India's quick commerce market is projected to grow at a compound annual rate exceeding 40% through 2028, driven by expanding delivery infrastructure, rising smartphone penetration, and a generational shift toward convenience-first shopping behaviour. In this environment, brands that own a clear, demonstrable consumer benefit — rather than a generic positioning — will build the most durable market share.
The brands.in Perspective
DeepVeer campaigns have a commercial track record that few celebrity pairings in Indian advertising can match. But what makes this JioMart execution stand out is that the Fayda Meter gives the campaign a life beyond the film. It is a product feature, a communication device, and a brand asset simultaneously. Every time a consumer sees their savings displayed on the JioMart app, the campaign continues working — without a single rupee of additional media spend. That is the gold standard of integrated brand-to-product marketing, and it is rarer than it should be in Indian advertising. Leo India and JioMart deserve credit for building a campaign idea that extends into the product experience itself.

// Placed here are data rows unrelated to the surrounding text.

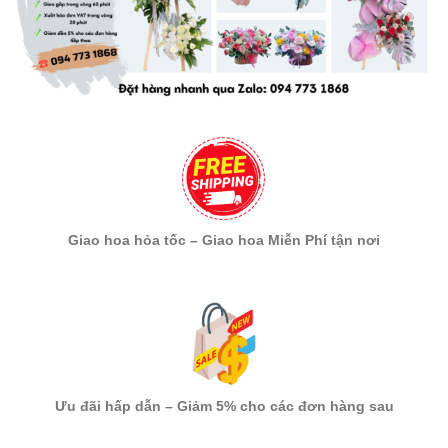
Giao hoa hỏa tốc – Giao hoa Miễn Phí tận nơi
Ưu đãi hấp dẫn – Giảm 5% cho các đơn hàng sau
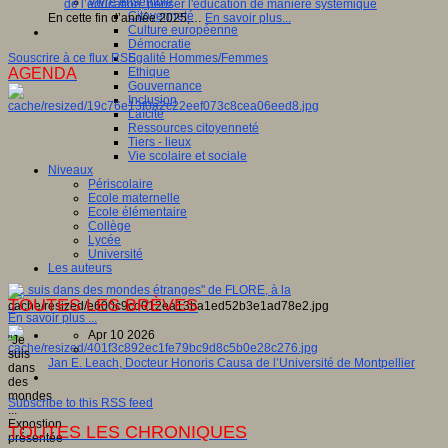
Vivre ensemble
Citoyenneté
En cette fin d’année 2025,…
En savoir plus...
Culture européenne
Démocratie
Souscrire à ce flux RSS
Egalité Hommes/Femmes
AGENDA
Ethique
Gouvernance
Inclusion
Laïcité
Ressources citoyenneté
Tiers - lieux
Vie scolaire et sociale
Niveaux
Périscolaire
Ecole maternelle
Ecole élémentaire
Collège
Lycée
Université
Les auteurs
"Je suis dans des mondes étranges" de FLORE, à la
TOUTES LES BRÈVES
...
En savoir plus ...
Apr 10 2026
"Je
suis
Jan E. Leach, Docteur Honoris Causa de l’Université de Montpellier
dans
des
mondes
Subscribe to this RSS feed
...
Expostion
TOUTES LES CHRONIQUES
présentée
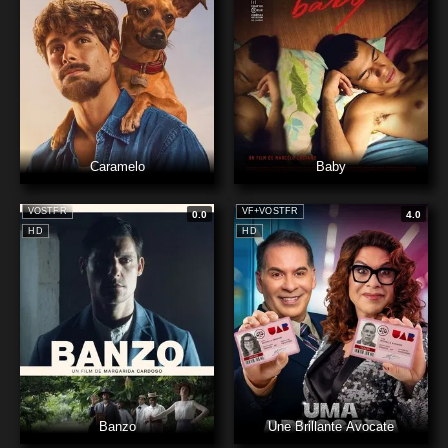
Caramelo
Baby
VOSTFR
VF+VOSTFR
0.0
4.0
HD
HD
Banzo
Une Brillante Avocate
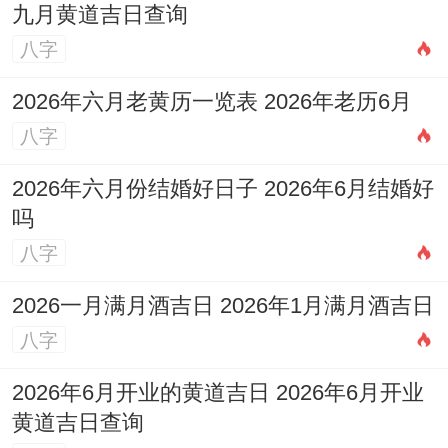
九月黄道吉日查询
八字
2026年六月老黄历一览表 2026年老历6月
八字
2026年六月份结婚好日子 2026年6月结婚好
吗
八字
2026一月满月酒吉日 2026年1月满月酒吉日
八字
2026年6月开业的黄道吉日 2026年6月开业
黄道吉日查询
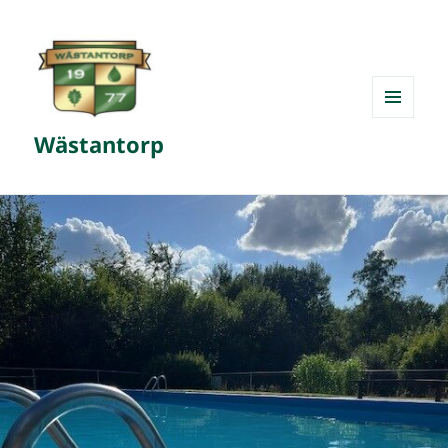
MENY
Wästantorp
OCH
WIDGETS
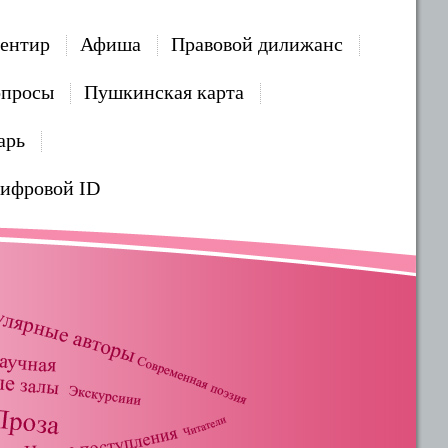
ентир
Афиша
Правовой дилижанс
опросы
Пушкинская карта
арь
Цифровой ID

Key Takeaways for Marketers
- Visible, quantified benefits outperform abstract value claims in driving Indian consumer purchase intent
- The Fayda Meter model — turning a product feature into a campaign centrepiece — is replicable across retail, fintech, and FMCG categories
- Celebrity chemistry works hardest when anchored to a specific brand mechanic, not just used for awareness and recall
- Quick commerce differentiation in India increasingly depends on creative strategy, not just speed or price
- Jingle-led campaigns continue to deliver outsized recall in Indian markets — audio branding remains underutilised by most brands
FAQ
Q: What is JioMart's Fayda Meter? The Fayda Meter is a creative and functional device introduced in JioMart's latest campaign that makes savings visible and trackable for consumers — showing exactly how much they save on every order, transforming an abstract benefit into a concrete, real-time experience.
Q: Why did JioMart choose Ranveer Singh and Deepika Padukone for this campaign? The real-life couple brings both aspirational appeal and domestic relatability — qualities essential for a grocery platform targeting Indian households. Their natural chemistry makes everyday scenarios feel authentic rather than staged, while their combined star power ensures high visibility across urban and semi-urban audiences.
Q: How does this campaign position JioMart against quick commerce competitors? By moving beyond generic speed and price claims to demonstrate savings visibly through the Fayda Meter, JioMart creates a specific, ownable brand differentiator in a category where most competitors communicate similar benefits in similar ways — giving consumers a concrete reason to choose and stay loyal to the platform.
Closing
JioMart just proved that the most powerful thing a brand can do is stop asking consumers to trust its value claims — and start showing them the number. What benefit is your brand delivering that consumers can't see? And what would happen to your conversion rates if you made it unmistakably visible?